Request
Exactly as written, print out each entry in the data, with no pictures.

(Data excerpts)
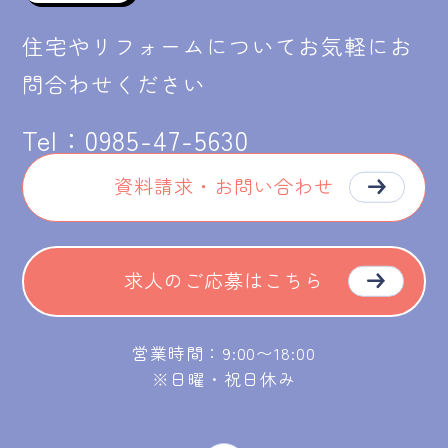
住宅やリフォームについてお気軽にお
問合わせください
Tel：
0985-47-5630
資料請求・お問い合わせ
求人のご応募はこちら
営業時間：9:00〜18:00
※日曜・祝日休み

Task answer
住宅やリフォームについてお気軽にお
問合わせください
Tel：
0985-47-5630
資料請求・お問い合わせ
求人のご応募はこちら
営業時間：9:00〜18:00
※日曜・祝日休み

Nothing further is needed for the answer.